Maintenance - Tenant's Responsibilities

Posted On:
January 12, 2018

In previous articles, we have discussed the responsibilities of the landlord and the repairing standard but what are the responsibilities of the tenant? 

This is an issue that in my experience can cause problems if expectations are not clearly defined at the beginning of the tenancy. For example, I have seen tenants calling in to request a tradesman to come out to change multiple lightbulbs that require replacement and hoover bags that need replacement. I call this “Hotel Mentality” where a tenant’s expectations are that of room service.

Here are the main areas of responsibility:

The tenant must take good care of the property and not cause damage.

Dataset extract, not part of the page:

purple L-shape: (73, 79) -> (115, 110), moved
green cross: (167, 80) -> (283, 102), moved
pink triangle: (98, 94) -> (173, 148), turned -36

  • The household should be kept reasonably clean
  • Provided furniture should be kept in good condition (normal wear and tear is to be expected).
  • Keeping the property suitably heated especially in winter to avoid frozen pipes etc
  • Carrying out minor maintenance (such as changing light bulbs)
  • If there is damage above normal wear and tear to the property or contents, the landlord is entitled to make the tenant pay, even if it is their responsibility to fix it. They may even ask the tenant to carry out the repair work themselves.                                      


From experience, the garden can be an area of contention… if it is a shared or communal garden it is generally expected that the landlord will be in charge of organising the upkeep with the other parties. However, more often than not, with a private garden the tenant is responsible for cutting the grass. Lawnmowers and necessary equipment should be provided by the landlord and we suggest that the responsibility is clearly defined and agreed by the tenant and landlord to avoid any confusion. 

Report repairs quickly

The landlord cannot make repairs if they are not aware they are needed. The onus is on the tenant to report issues as soon as possible as some problems can escalate and cost the landlord serious money further down the line if not dealt with quickly eg structural cracks and damp. 

Reporting a repair to the landlord/agent

If the repair is urgent for example a blocked drain or water leak, the tenant is advised to report the repair in writing or phone the landlord/agent. They should ask what will be done and when. The tenant must allow access to the property for the work to be carried out.

Many grievances arise from a lack of communication and expectations. Tenants can sometimes feel that the repairs are not being done or are taking too long and landlords can sometimes feel that they are being asked to do work and improvements outside of their remit.

What is the difference between a repair or an improvement?

Tenants and landlords sometimes disagree on what a necessary repair is. If something in the property breaks and needs to be replaced this is classed as a repair and is the responsibility of the landlord. However, if a tenant asks for something new for their benefit for example, requesting a shower when there is not one already, this is an enhancement and would be at the discretion of the landlord and not enforceable. 

If the tenant feels that necessary repairs are not being taken care of in a reasonable manner, they can do the following:

  • Write to the landlord to say further steps will be taken
  • Contact the First Tier Tribunal
  • Carry out minor repairs themselves and take the cost from the rent (landlord’s agreement must be agreed before doing so)
  • As a last resort, take legal action

In a dispute, the tenant is advised to collect the following information:

  • Photographs (to show the repairs needing done)
  • Copies of letters sent to the landlord eg reporting the issue
  • Details of belongings if damaged by the problem
  • Doctor’s notes which show that the tenants health has been affected by the problem
  • Receipts for anything the tenant has paid for because of the problem eg replaced clothing or furnishings due to mould.

99% of tenants use their common sense and refer to their lease or agent for clarification on their responsibilities however clear communication at the inception of the tenancy is always recommended.